▼
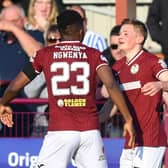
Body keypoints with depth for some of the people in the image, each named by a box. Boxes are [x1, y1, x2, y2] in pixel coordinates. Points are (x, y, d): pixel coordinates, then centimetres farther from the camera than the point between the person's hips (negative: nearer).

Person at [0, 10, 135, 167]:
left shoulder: (44, 54, 6)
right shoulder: (94, 55, 6)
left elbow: (15, 86, 13)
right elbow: (111, 85, -8)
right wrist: (128, 119, -6)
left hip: (59, 131, -1)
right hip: (90, 131, 1)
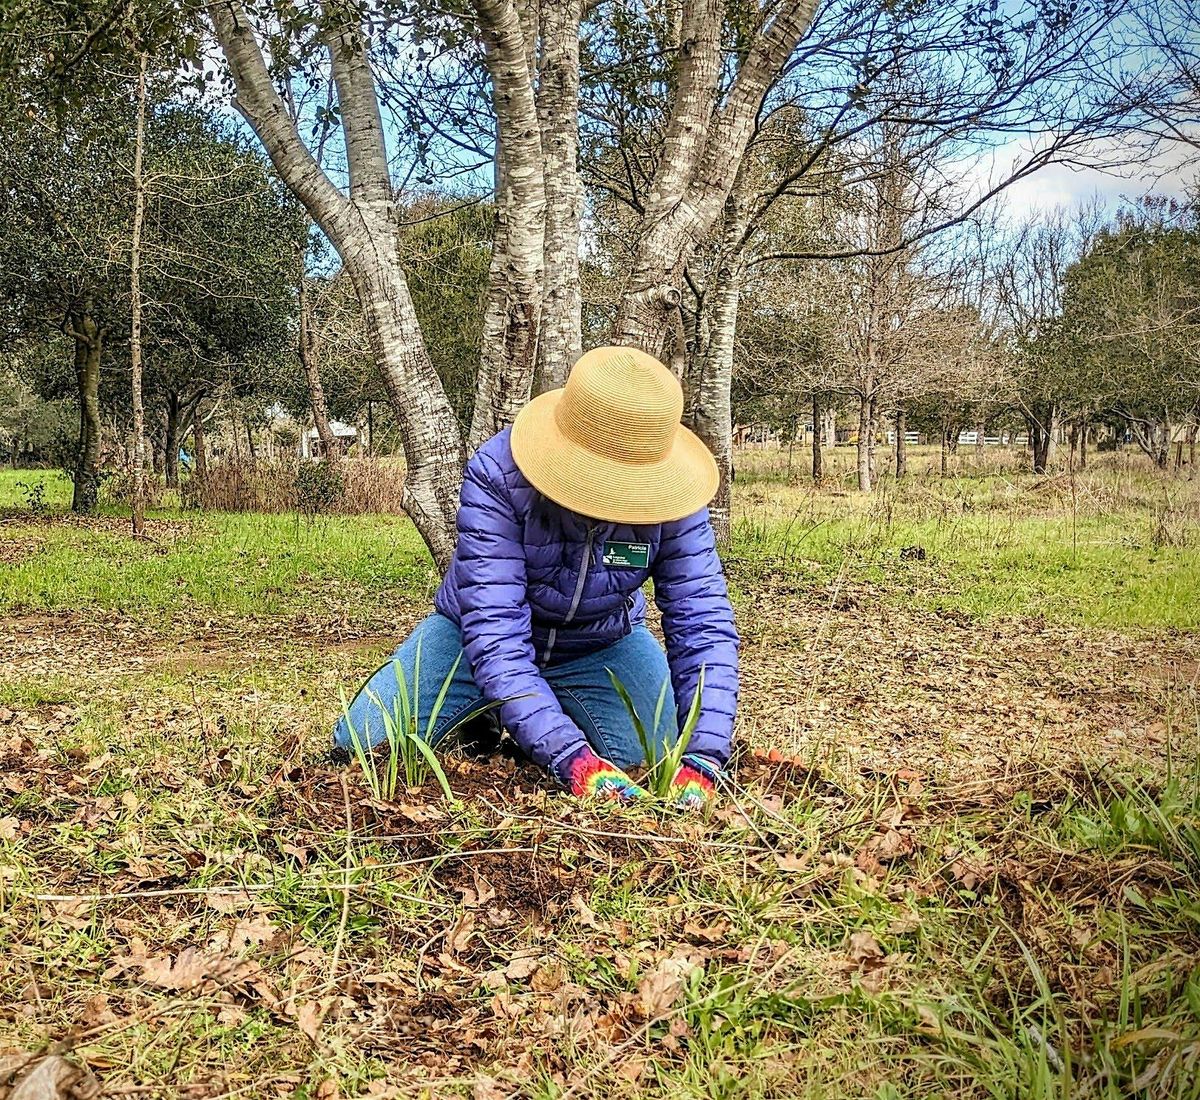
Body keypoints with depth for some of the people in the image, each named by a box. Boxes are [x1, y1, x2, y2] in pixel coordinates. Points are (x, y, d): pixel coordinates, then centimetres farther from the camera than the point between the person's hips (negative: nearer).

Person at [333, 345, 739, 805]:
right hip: (478, 634, -1)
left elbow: (703, 623, -28)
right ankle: (486, 720, 16)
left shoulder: (671, 495, -26)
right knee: (362, 743, -16)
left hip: (602, 646, 2)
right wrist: (572, 758, -51)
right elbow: (493, 629, -40)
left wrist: (703, 757, -44)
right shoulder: (496, 474, -34)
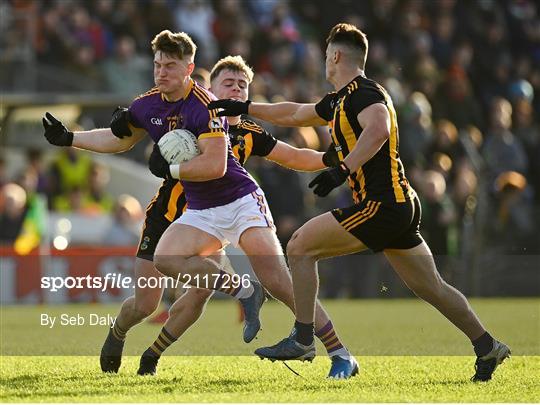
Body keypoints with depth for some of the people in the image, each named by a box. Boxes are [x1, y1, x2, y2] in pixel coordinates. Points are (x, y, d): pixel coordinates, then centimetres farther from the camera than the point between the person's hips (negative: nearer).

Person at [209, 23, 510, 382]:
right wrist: (244, 108, 34)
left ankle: (302, 340, -3)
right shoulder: (339, 100, 19)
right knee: (432, 288, 15)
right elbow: (295, 114, 32)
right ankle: (488, 348, 19)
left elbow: (378, 129, -31)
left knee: (301, 246, -6)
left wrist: (342, 170, -36)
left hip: (381, 204, -10)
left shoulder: (362, 92, -11)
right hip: (401, 204, 10)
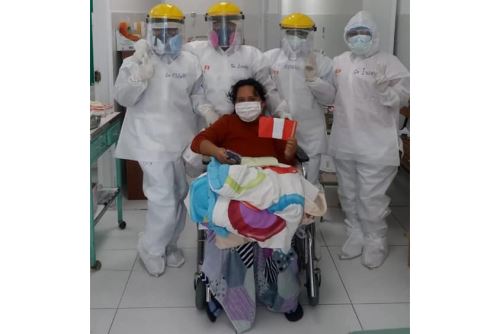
▲
> _WHAT IS REQUIRED_:
Please output everything from the row containing "right knee: (432, 288, 15)" down to the end of the rows as a two-column CSV with the headers keypoint and position. Give one line per row, with its text and its answer each in a single quoted field and any line breaks changed to spaces, and leave the pictures out.

> _YOUR RESPONSE_:
keypoint,position
"right knee:","(432, 288, 15)"
"right elbow:","(295, 114, 32)"
"right ankle:","(488, 348, 19)"
"left elbow:","(378, 129, -31)"
"left knee:","(301, 246, -6)"
"left wrist:","(342, 170, -36)"
"left hip:","(381, 204, -10)"
"left shoulder:","(362, 92, -11)"
"right hip:","(401, 204, 10)"